Provided records
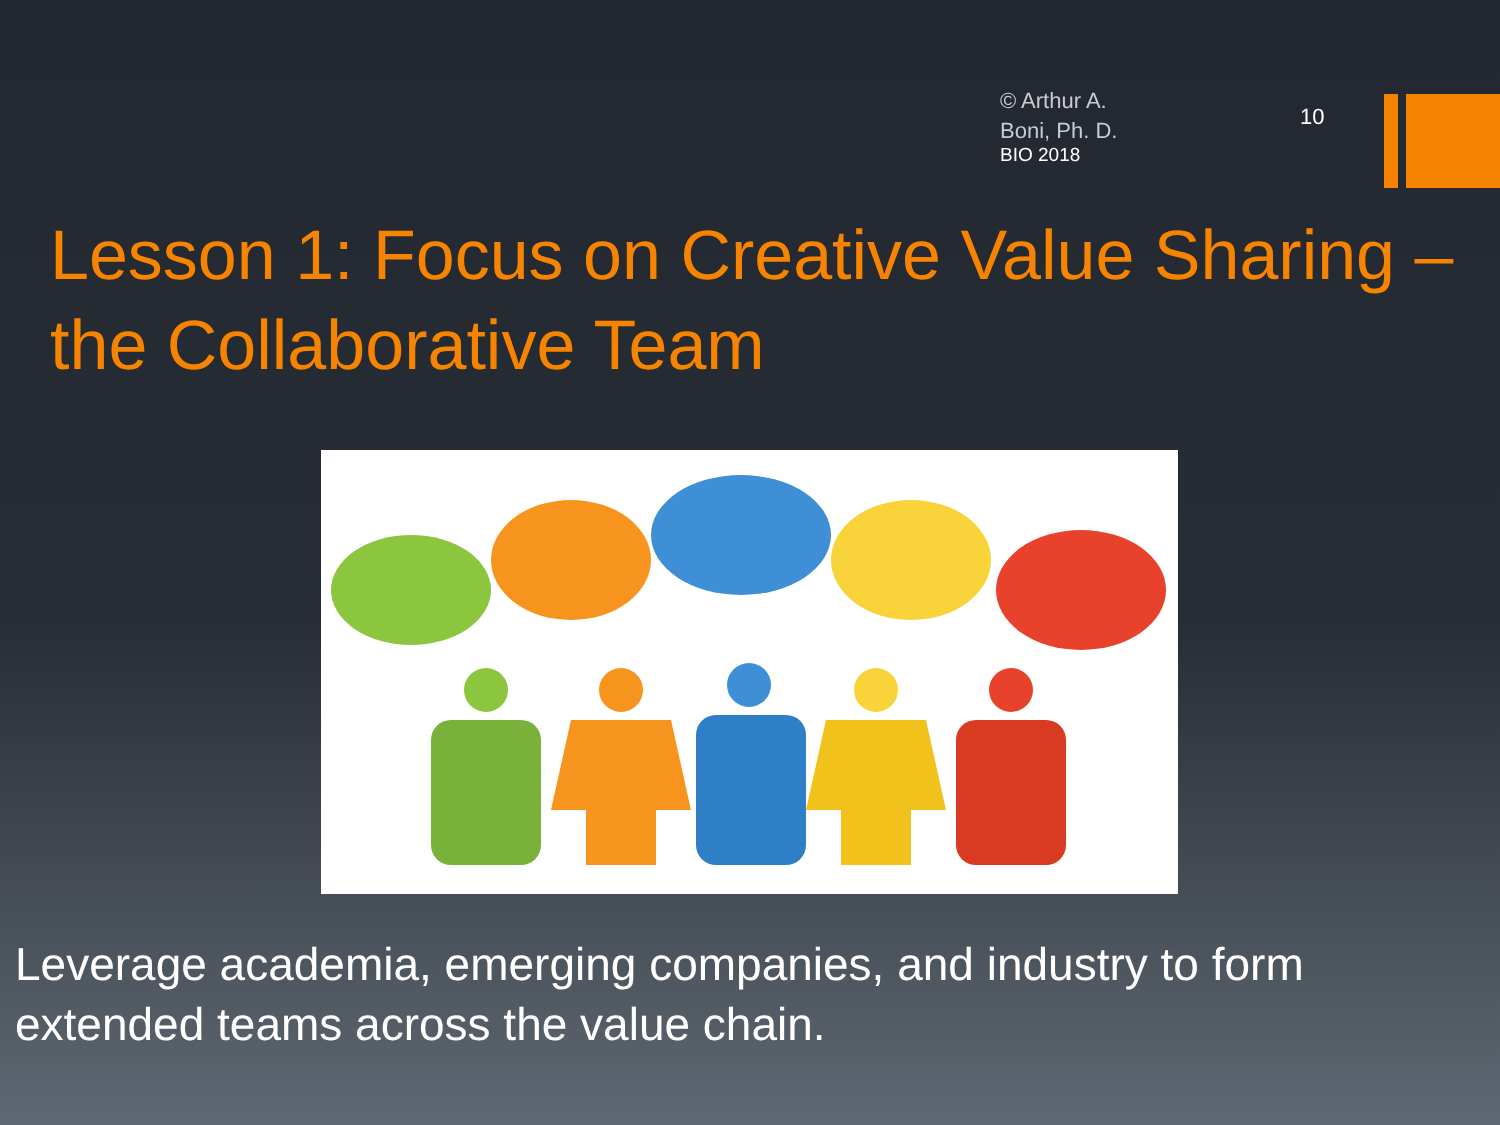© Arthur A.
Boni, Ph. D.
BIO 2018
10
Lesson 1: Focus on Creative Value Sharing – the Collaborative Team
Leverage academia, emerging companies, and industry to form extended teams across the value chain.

How to complete this task
The pictures in the entries should be left out; output everything else exactly.

Result for this exercise
© Arthur A.
Boni, Ph. D.
BIO 2018
10
Lesson 1: Focus on Creative Value Sharing – the Collaborative Team
Leverage academia, emerging companies, and industry to form extended teams across the value chain.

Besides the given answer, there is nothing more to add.